- SELECTION:
────────────────────
I have found it useful to plot the current density on the Y axis vs. grams deposited per unit area on a log-log graph. The result is a straight line with a slope of -45 degrees. With this graph, if you know the minutes to deposit 0.001" at one current density, you can read the minutes required at any current density.
consultant - Cleveland Heights, Ohio
A. All good advice - except that you will only calculate the average thickness. More will deposit on edges and less in recesses.
To accurately know the thickness at any point it is necessary to measure it. To repeatedly achieve the thickness you must keep the jigging, current density, etc., constant.
If it was simple to predict the thickness accurately, platers would not spend vast sums of money on kit like x-ray fluorescence spectrophotometers.
P.S. Lyle's graph will only be 45 degrees if you choose the right scale.
Geoff Smith
Hampshire, England
Q. I am a plating engineer for 10 months. We are using this formula:
thickness in microns =.22 * current density * plating time.
I calculate the theoretical thickness -- but what does the factor .22 mean? No one knows in my company. Please explain me that.
- Chennai, TAMIL nadu and India
April 7, 2018
A. Hi Mouli. Please tell us what metal or exact alloy you are electrodepositing, and what units you are expressing current density and time in, and then we can show you the whole derivation. Your factor starts with the Faraday constant of 96485 from Faraday's Law, and then conversion factors involving valence, atomic weight, and density (and maybe 'efficiency') are combined produce the 0.22 figure.
Regards,
Ted Mooney, P.E. RET
Striving to live Aloha
finishing.com - Pine Beach, New Jersey
Q. My name is mouli. Plating time unit is minute and current density is a/sq.dm
mouli ravi [returning]- Chennai, tamil nadu, India
A. Welcome back Mouli. If you read the page about Faraday's Law, even if you don't fully understand it, you will realize why your estimate of
"Thickness of plating in microns = 0.22 * A/sq/dm * minutes of plating time"
can only apply to one particular metal or alloy and is not valid for any other metal. That's why we need to know what metal you have been using it for before we can explain its derivation with numbers.
────────────────────
- WRITTEN TASKS:
a – In the plating thread, what units does Mouli use for plating time and current density?
b – From the plating thread, pull out the part that opens with the words containing "I calculate the" and closes with "the 0.22 figure.".
c – Write more of the plating thickness thread, picking up after its last line.
The data that comes after this is separate from the plating thread.

- RECORDS:
────────────────────
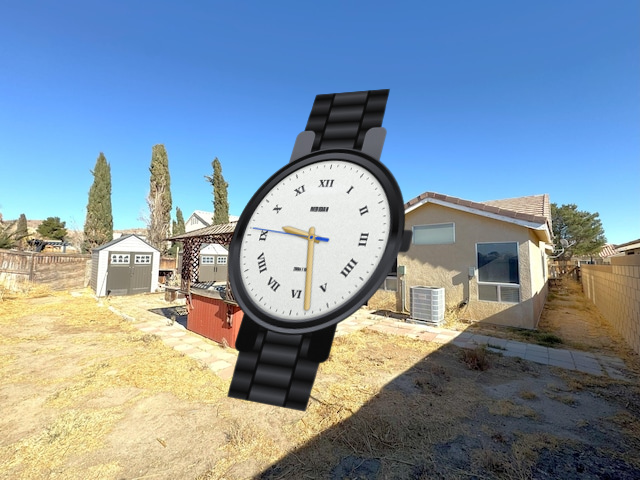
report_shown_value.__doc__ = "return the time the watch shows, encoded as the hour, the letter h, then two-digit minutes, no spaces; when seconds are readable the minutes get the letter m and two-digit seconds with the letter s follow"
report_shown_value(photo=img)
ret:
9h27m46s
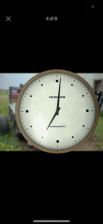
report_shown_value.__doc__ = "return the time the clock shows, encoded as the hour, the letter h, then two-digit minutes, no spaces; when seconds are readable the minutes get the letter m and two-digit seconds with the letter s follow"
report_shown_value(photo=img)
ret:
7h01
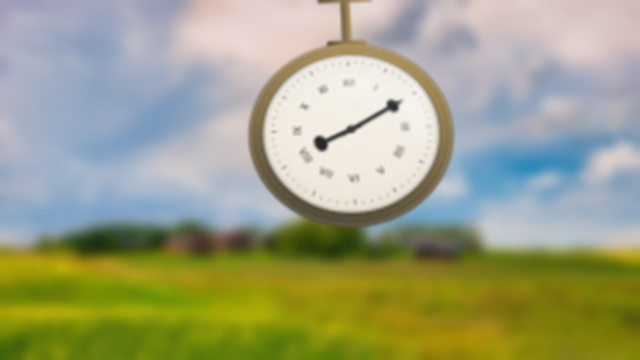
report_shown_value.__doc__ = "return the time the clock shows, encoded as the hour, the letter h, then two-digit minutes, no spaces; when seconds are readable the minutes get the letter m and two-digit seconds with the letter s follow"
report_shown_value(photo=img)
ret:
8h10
────────────────────
- ANSWERS FOR THE TASKS:
a – Plating time is in minutes, and current density is in A/sq.dm.

b –
I calculate the theoretical thickness -- but what does the factor .22 mean? No one knows in my company. Please explain me that.
- Chennai, TAMIL nadu and India
April 7, 2018
A. Hi Mouli. Please tell us what metal or exact alloy you are electrodepositing, and what units you are expressing current density and time in, and then we can show you the whole derivation. Your factor starts with the Faraday constant of 96485 from Faraday's Law, and then conversion factors involving valence, atomic weight, and density (and maybe 'efficiency') are combined produce the 0.22 figure.

c –
But for zinc, for example, with its atomic weight of 65.38 and its valance is 2, a Faraday of electricity will deposit
65.38/2 = 32.69 grams of zinc
But 1 amp x 60 seconds is only 60/96485 Faradays, so it will deposit 60/96485 x 32.69 = .02033 grams of zinc
The density of zinc is about 7.14 grams/cu.cm, or 7140 grams/cu.dm, so 1 amp-min deposits about 0.2033/7140 = .00000285 cu.dm of zinc
So, if the area plated is a square decimeter, the thickness plated is .00000285 dm or .285 microns
So for zinc plating at 100% efficiency the formula would be:
"Thickness of plating in microns = 0.285 * A/sq/dm * minutes of plating time"
We might estimate the efficiency of alkaline zinc plating at 77%, and therefore multiply the 0.285 x .77 and arrive at
"Thickness of plating in microns = 0.22 * A/sq/dm * minutes of plating time" :-)
However, I'm sure you can see that "0.22 is the answer, what is the question?" isn't really valid :-)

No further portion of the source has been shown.